Blindgänger
Weltkriegsbombe in München entdeckt: Wann und wo entschärft wird
Stand 20.11.25 - 08:46 Uhr
Bei Bauarbeiten am Rande des Westfriedhofs wurde eine 500 Kilogramm schwere Fliegerbombe aus dem Zweiten Weltkrieg gefunden - die Vorbereitung der Entschärfungsmaßnahmen beginnt.
Foto: Shutterstock/Landeshauptstadt München Branddirektion
Keine Gefahr laut Kampfmittelräumdienst
München (ots) – Bei Erdbewegungsarbeiten am Rande des Westfriedhofs ist eine 500 Kilogramm schwere Fliegerbombe aus dem Zweiten Weltkrieg gefunden worden. Der Blindgänger ist aktuell stabil, stellt keine Gefahr für die Bevölkerung dar und soll vor Ort entschärft werden.
- Anzeige -Die Bombe liegt derzeit unversehrt in einer Tiefe von 1,20 Metern im Erdreich und wurde bereits vom Kampfmittelräumdienst begutachtet. Dieser konnte eine Gefahr gegenwärtig ausschließen und plant die Entschärfung am Sonntag, 23. November 2025. Während dieser Zeit muss ein Bereich im Radius von 700 Metern evakuiert werden, wovon rund 7.000 Personen betroffen sein werden. Die Sperrung wird ab 9 Uhr gelten. Betroffene Personen müssen den Bereich bis spätestens dahin selbstständig verlassen haben.
Entschärfungsvorbereitung beginnt bereits
Erste Vorbereitungen für die Entschärfung beginnen bereits am Mittwoch, 19. November, gegen Mittag mit einem Verbau rund um die Fundstelle mit Seecontainern.
In den kommenden Tagen werden alle betroffenen Personen per Posteinwurf, über die Presse und die sozialen Medien sowie auf www.feuerwehr-muenchen.de detailliert über die Maßnahmen informiert. Es wird versucht, die Einschränkungen so gering wie möglich zu halten. Die Aufforderung, den Sperrbereich zu verlassen, stellt jedoch eine Allgemeinverfügung des Kreisverwaltungsreferats dar, weshalb dieser unbedingten Folge zu leisten ist.

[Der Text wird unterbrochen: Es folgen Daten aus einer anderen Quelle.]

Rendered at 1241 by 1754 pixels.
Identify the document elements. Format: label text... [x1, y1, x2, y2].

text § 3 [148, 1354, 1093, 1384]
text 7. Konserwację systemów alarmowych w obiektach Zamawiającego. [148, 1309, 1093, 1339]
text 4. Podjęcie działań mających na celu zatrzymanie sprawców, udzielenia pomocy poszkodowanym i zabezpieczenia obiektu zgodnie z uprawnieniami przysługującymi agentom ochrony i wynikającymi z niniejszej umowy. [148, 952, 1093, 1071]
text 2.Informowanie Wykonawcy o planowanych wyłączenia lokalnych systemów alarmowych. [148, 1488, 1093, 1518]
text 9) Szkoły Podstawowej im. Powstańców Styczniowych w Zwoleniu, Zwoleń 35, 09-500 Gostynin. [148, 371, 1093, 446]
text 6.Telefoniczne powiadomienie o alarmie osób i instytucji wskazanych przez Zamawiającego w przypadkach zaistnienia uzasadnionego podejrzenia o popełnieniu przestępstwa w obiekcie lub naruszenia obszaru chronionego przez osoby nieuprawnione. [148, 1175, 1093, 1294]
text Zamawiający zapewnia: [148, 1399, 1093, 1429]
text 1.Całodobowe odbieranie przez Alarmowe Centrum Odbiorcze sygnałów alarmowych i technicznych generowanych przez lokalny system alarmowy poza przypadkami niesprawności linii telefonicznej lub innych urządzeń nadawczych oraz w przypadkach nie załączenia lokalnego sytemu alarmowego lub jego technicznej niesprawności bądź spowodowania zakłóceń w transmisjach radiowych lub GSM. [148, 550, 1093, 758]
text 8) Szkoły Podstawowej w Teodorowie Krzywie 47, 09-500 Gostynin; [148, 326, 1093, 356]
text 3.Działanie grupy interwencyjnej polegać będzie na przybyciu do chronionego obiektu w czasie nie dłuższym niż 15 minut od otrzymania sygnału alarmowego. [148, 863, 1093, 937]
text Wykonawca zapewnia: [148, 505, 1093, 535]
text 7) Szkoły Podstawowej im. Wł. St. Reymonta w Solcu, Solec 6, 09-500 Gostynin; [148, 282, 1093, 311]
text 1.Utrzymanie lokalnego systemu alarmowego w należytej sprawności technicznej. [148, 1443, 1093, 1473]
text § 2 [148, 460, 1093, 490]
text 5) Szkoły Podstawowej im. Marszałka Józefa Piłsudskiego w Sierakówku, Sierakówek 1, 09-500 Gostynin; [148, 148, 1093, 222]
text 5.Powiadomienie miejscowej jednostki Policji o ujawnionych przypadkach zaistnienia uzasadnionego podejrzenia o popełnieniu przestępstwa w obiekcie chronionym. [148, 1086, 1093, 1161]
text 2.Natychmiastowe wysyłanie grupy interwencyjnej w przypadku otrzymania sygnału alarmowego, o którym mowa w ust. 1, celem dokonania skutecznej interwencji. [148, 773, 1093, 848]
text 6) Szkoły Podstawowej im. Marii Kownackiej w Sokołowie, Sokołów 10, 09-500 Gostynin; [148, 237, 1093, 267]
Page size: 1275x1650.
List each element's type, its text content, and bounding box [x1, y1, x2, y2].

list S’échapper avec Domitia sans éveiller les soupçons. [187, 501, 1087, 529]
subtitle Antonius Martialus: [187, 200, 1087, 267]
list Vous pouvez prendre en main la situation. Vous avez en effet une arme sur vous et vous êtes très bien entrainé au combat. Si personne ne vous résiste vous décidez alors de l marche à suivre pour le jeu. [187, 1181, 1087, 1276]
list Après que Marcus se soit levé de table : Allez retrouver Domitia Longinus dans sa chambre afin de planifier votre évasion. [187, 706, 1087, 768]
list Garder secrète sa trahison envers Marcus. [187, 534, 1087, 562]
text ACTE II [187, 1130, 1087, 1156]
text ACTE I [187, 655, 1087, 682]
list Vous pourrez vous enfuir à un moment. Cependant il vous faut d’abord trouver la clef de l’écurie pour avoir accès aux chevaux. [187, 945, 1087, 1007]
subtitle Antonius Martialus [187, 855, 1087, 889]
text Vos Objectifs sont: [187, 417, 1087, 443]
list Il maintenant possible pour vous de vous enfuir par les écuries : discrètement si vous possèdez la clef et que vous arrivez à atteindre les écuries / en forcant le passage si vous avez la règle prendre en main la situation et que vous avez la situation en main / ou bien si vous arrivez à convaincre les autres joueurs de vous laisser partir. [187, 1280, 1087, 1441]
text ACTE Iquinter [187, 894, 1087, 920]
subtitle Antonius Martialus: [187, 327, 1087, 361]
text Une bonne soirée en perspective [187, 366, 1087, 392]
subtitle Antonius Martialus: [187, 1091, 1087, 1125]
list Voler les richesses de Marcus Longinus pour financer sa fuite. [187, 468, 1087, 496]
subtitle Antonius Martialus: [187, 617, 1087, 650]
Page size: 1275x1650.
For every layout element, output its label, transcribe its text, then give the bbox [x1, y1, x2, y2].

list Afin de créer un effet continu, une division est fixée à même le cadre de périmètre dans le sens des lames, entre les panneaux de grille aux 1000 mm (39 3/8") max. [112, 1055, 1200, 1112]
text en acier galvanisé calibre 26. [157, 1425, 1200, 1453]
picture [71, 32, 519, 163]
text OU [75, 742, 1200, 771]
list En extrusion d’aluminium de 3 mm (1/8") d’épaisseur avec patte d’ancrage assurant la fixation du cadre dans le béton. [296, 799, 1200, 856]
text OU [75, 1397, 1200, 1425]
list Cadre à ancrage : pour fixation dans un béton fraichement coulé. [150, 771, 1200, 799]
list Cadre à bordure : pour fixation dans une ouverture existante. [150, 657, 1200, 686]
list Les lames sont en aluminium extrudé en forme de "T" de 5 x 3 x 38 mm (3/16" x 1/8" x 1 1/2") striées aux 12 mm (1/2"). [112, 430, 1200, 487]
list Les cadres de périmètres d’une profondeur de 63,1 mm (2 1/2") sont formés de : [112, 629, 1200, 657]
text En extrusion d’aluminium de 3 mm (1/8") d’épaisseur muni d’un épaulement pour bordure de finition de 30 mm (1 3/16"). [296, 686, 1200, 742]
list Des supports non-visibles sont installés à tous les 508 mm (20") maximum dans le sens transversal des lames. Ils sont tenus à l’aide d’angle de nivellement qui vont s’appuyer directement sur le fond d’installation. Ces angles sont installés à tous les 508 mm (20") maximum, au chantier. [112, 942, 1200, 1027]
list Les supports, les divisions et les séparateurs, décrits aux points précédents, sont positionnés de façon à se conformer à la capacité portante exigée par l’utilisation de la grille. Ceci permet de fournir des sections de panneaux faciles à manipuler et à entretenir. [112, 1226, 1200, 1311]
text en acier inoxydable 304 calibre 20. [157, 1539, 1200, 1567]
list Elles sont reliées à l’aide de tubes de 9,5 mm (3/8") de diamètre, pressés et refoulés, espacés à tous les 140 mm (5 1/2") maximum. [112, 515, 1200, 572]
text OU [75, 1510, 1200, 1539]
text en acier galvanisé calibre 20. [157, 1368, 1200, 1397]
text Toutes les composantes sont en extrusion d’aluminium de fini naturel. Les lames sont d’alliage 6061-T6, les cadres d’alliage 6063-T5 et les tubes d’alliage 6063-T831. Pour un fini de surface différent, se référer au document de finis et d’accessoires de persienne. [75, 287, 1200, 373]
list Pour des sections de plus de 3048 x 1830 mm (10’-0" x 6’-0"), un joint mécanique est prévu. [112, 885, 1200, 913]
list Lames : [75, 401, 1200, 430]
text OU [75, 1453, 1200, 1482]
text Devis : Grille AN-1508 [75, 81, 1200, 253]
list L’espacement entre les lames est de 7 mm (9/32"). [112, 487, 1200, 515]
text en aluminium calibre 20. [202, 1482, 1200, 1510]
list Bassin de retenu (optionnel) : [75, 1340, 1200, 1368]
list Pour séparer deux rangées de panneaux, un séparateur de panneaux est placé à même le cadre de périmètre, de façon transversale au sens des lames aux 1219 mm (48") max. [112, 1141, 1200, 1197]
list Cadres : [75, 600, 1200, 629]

Weitere Informationen erhalten Bürger auch über das Info-Telefon mit der Rufnummer (089) 2353-55555. Dieses ist am 19. November von 14 bis 18 Uhr, vom 20. bis 22. November jeweils von 8 bis 18 Uhr und am 23. November von 7 bis 14 Uhr besetzt. Hilfsbedürftige Personen, die Unterstützung durch einen Krankentransport benötigen, melden sich bitte von 19. November, 12 Uhr bis spätestens 22. November, 11 Uhr, unter der (089) 19222 bei der Integrierten Leitstelle.
Für Personen, die während der Evakuierung keine Unterkunft haben, wird eine Betreuungsstelle am Gymnasium Moosach, Gerastraße 6, 80993 München, am Tag der Entschärfung eingerichtet.
Von den Sperrmaßnahmen werden auch die Tramlinie 20 sowie die Buslinien 51, 143, 164 und 165 betroffen sein, jedoch keine U- oder S-Bahnlinien. Weitere Informationen dazu gibt es auf mvg.de und in der App MVGO. Vor Ort werden die Fahrgäste außerdem mit Aushängen, Tickertesten und Durchsagen über die Änderungen informiert.